Generational shifts, changing working patterns and technological innovation have always shaped the way we think about buildings and spaces. With these changes however, come winner and losers, with outdated and unadaptable design trends being left behind.
Business parks are potentially in danger of this fate. As large-scale developments, usually outside of towns, the relatively isolated locations of business parks have shifted from being a boon to a burden. Alongside urban renaissance and garden city narratives, business parks’ lack of speed to adapt has opened the door to the growth of alternative models such as inner-city tech business districts.
However, while recent trends have favoured urban clusters, there is a considerable advantage that business parks have over their competitors: flexibility. Unlike the complexity of historic inner-city locations, business parks have the capacity to easily redevelop their infrastructure and repurpose their buildings to accommodate new business models and economic trends.
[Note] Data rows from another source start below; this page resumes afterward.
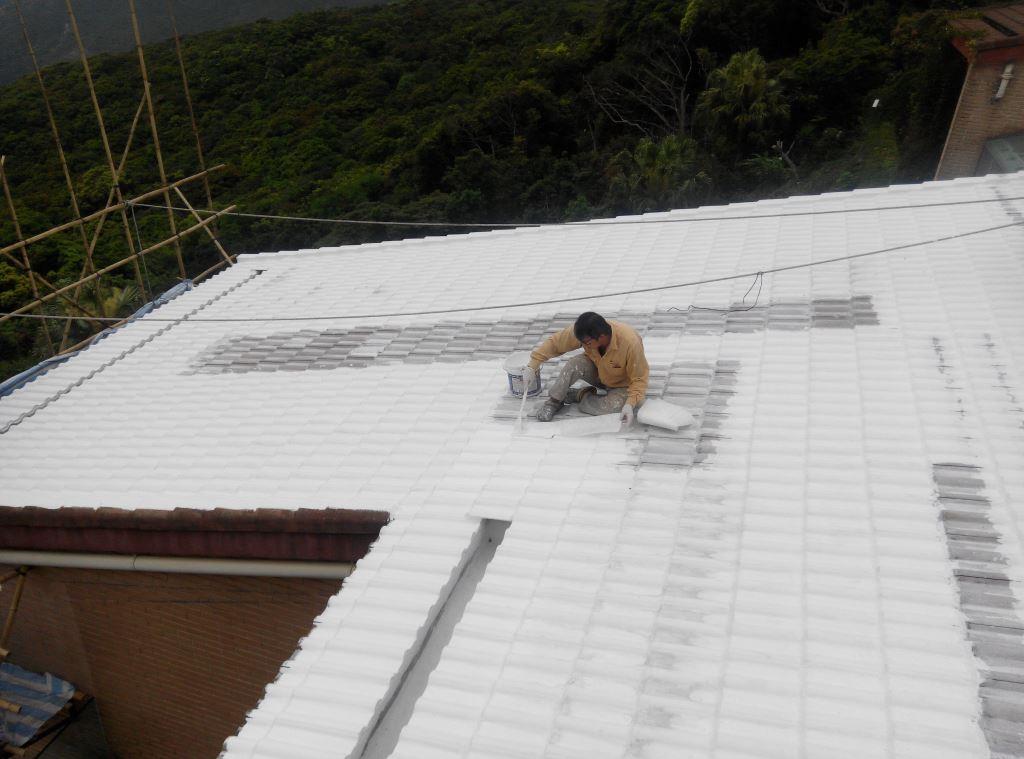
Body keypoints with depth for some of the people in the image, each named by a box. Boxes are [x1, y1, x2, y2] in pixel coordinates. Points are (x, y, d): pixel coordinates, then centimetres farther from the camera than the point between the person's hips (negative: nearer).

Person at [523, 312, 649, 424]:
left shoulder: (630, 343, -36)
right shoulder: (583, 332, -26)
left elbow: (639, 379, -25)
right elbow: (554, 342, -14)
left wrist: (630, 404, -39)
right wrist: (532, 366, -20)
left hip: (622, 386, -3)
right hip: (597, 372, 3)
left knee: (615, 406, -34)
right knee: (576, 364, -29)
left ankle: (578, 395, -7)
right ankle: (553, 401, -9)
It is this capability for potential adaptation and flexibility that business parks need to turn to. Innovation districts in city centres will maintain their appeal thanks to their centrality in the exchange between people, knowledge and ideas. However, dramatic rent rises for urban commercial spaces, complex planning and construction, and a lack of available space for fast growing companies may signal a way for out-of-town business parks to flourish once again.
Additionally, with start-ups constituting an ever more important contributor to economic activity, business parks can offer reasonably priced office rents and amenities to attract the younger workforce. Green spaces, investment in the development of transport links and lower occupancy costs are only a couple of the business park features that are appealing to the start-up business model.
However, not all business parks are the same, and they should not all follow the same blueprint. Our recent research with the British Council for Offices (BCO) reveals that there are three broad scenarios for the future of business parks, which would appeal to companies looking for strategic clustering: closer alignment with higher education; more mixed-use developments and greater accessibility; and a closer alignment with proximal international and regional airports.
Firstly, existing companies within a business park want to attract the brightest and best talent. Closer alignment to a local university allows companies to work in proximity with researchers and students, embedding educational institutions within their working spaces, and creating opportunities to share knowledge and develop a pipeline of soon-to-be graduates. Furthermore, business parks can offer incubator and start-up company space for businesses spinning out of universities to grow into. For these companies the business park can provide greater support functions, from training to human resources departments, which can make a real difference for young businesses.
Secondly, business parks that have been overly reliant on car-centric transport will need to evaluate the potential to provide alternative travel choices. They will also have to look to the future of mobility, bridging the gap with a young demographic less interested in owning a car than their parents. However, for some locations this will not be enough. More radical approaches seeking greater integration of mixed-use classes will begin to replicate town centres in an urban model. This will range from the inclusion of hotels and retail, through to residential accommodation, cafes, shops, childcare facilities and even pet care. Parks that focus on amenities and easier accessibility, while benefiting from landscaping and greenery, are likely to prove an attractive prospect.
Thirdly, business parks, in whatever future form they may take, have the ability to head in a trajectory which aligns them more closely with regional and international airports, depending on their proximity to these transport hubs. With personal mobility and the speed of delivery becoming more sophisticated, business parks may begin to see clusters form that are focused on air travel, with business parks in Edinburgh and Birmingham at the fore of this trend.
Alongside our collaboration with the BCO on research exploring the future of business parks, Perkins+Will is currently implementing future trends, through our work on Milton Park’s 2040 masterplan. Located a few miles south of Oxford, the western anchor of the Oxford/Cambridge corridor, Milton Park has access to a steady stream of highly-skilled talent from surrounding research-led universities. While the park already has onsite amenities, travel connections and a dedicated management team, we’re setting out a long-term vision and implementation strategy to increase its resilience and flexibility to future economic trends, while improving the capability of the park to cultivate a community within its boundaries.
Most importantly, what we’re doing at Milton Park can provide a template for other business parks to follow, in order to foster collaborative business ecosystems, create sustainable communities, and have the capability to adapt to the increasing speed of change in science and high-tech industries. The project identifies two key factors benefiting the future of Milton Park: the Local Development Order which allows for simplified planning permission in approximatively ten days from application; and the importance of collaboration and networking at the local economic strategy level, of which OxLEP benefits from being a trailblazer for creating a local industrial strategy.
The research we have conducted with the BCO highlights the huge opportunities available for business parks to innovate, consider future working trends, and be able to adapt to rapidly changing economic environments. With urban centres being challenged by historic complexity and slow planning processes, there is still a clear role for business parks to be central to future growth in the UK.